ウクライナ侵攻 台湾海峡にどう影響 ―武居智久・元海上幕僚長が分析

中国の想定狂わす
欧州の軍拡 アジアに波及
ロシアのウクライナ侵攻は国際秩序を大きく揺さぶっているが、台湾統一を目指す中国の戦略にも影響を及ぼすことは間違いない。武居智久・元海上幕僚長は、笹川平和財団が2月28日に開いた報道関係者向けのオンラインセミナーで、ウクライナ侵攻が台湾海峡に与える影響について以下の分析を明らかにした。(外報部)

武居智久氏

ウクライナと台湾には類似点がある。一つは、ウクライナと台湾は19世紀的な大国政治を行う強国から圧力を受けていること。二つ目は、民主主義体制が覇権主義的な大国の圧力にさらされていること。三つ目は、どちらも同盟に入っておらず、武力侵攻が起きた時に隣国からの支援が非常に不透明であるということだ。

相違点は、まず地理的環境が全く違う。ウクライナは大陸にあるのに対し、台湾は海洋にある。二つ目として、台湾は曲がりなりにも米国の台湾関係法の下で防衛が保証されている。台湾は半導体王国として世界のデジタル経済に不可欠な存在であり、何かあった場合は世界が台湾を支援する可能性が高い。

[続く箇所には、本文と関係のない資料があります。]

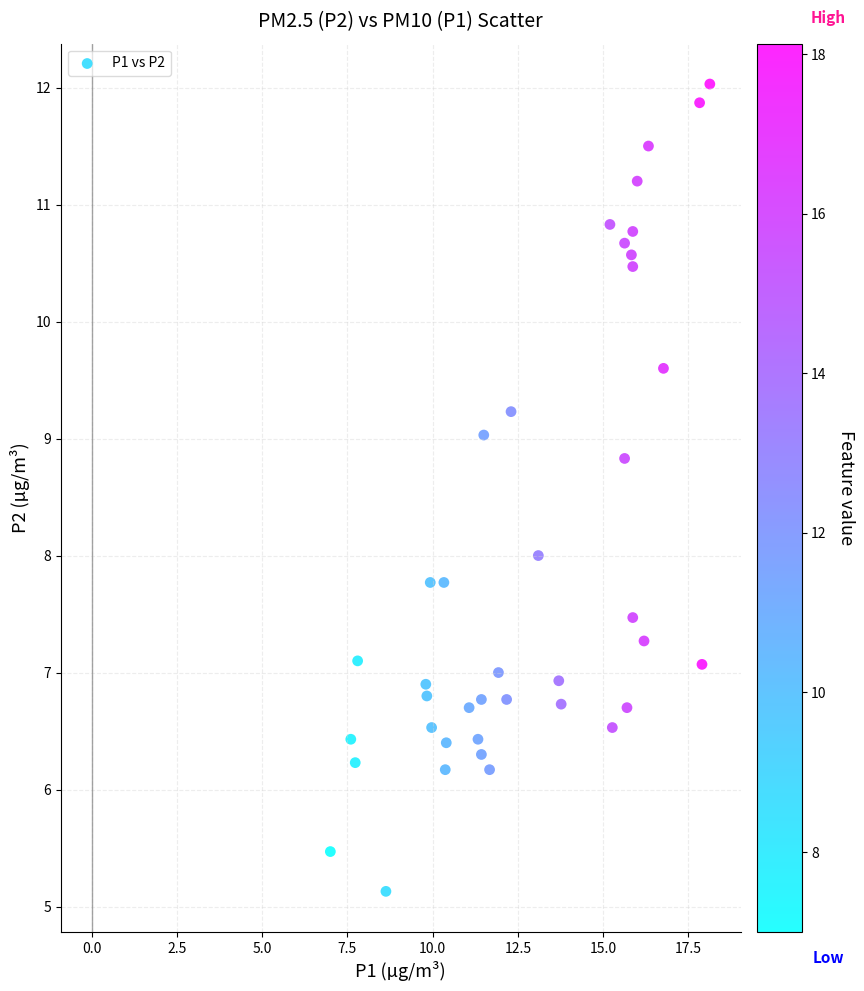

What is the range of X values (max minus min)?

11.1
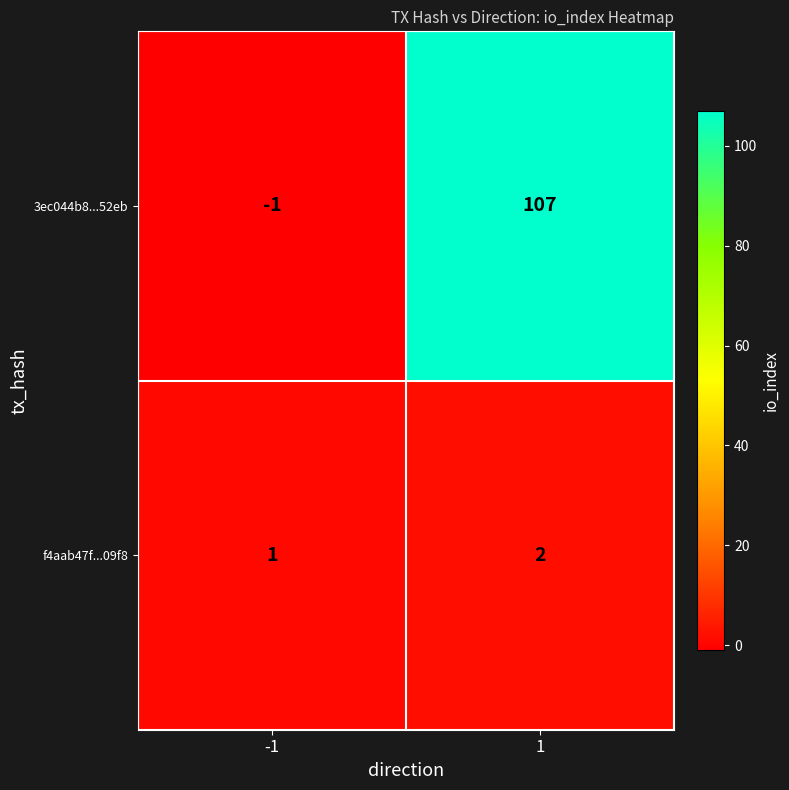

Rank the series by their maximum value, from highest to lowest.

3ec044b8...52eb, f4aab47f...09f8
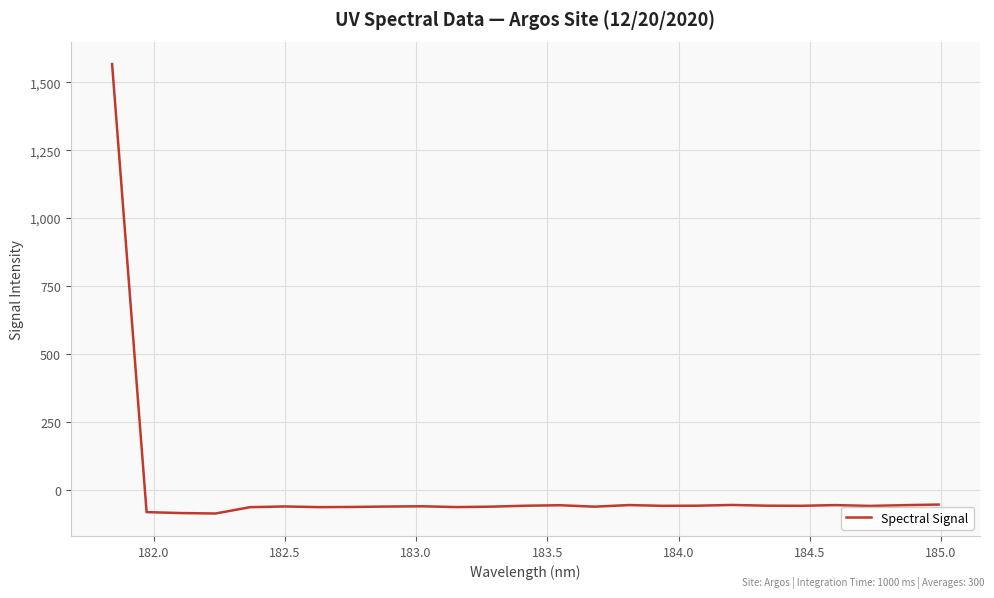

What is the greatest value displayed?

1566.5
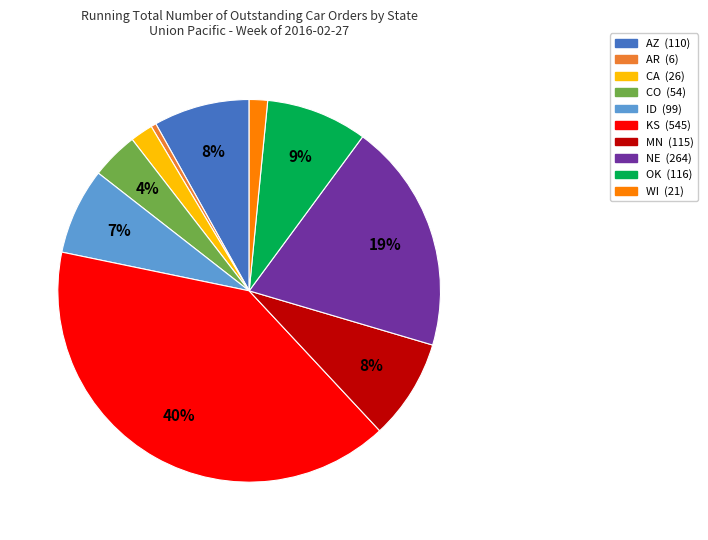

The OK slice represents 9% of the pie. True or false?

True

さらに、一番大きいのは、台湾軍は70年以上にわたり、中国による着上陸侵攻を食い止める能力を整備してきた。ウクライナのように圧倒的な兵力差が地上戦であるという状況は生まれない。従って、台湾海峡で今すぐ何かあるということはないだろう。

ウクライナ侵攻で中国にとって予想外だったことを挙げたい。まず第一に、北大西洋条約機構(NATO)や欧州連合(EU)のメンバーでもないウクライナに対し、欧州が中立国のフィンランドやスウェーデンを含め、一丸となって支援に乗りだしたことだ。デンマークは義勇軍への参加も認めている。

二つ目は、欧州はエネルギーをロシアに依存している。にもかかわらず、ロシアとの経済関係を中止し、自国経済に跳ね返ってくることを顧みずにウクライナ支援に向かっている。民主主義諸国は経済を犠牲にしてでも他国の横暴に立ち上がる姿勢を示したことは、中国にとって予想外だったと思う。

三つ目は、欧州が団結をさらに強め、軍事力の増強に乗りだしたことは、必ずアジア太平洋地域に跳ね返ってくる。日本をはじめ各国が防衛力の増強に乗りだすことにつながる。これも中国にとって予想外の出来事だったと思う。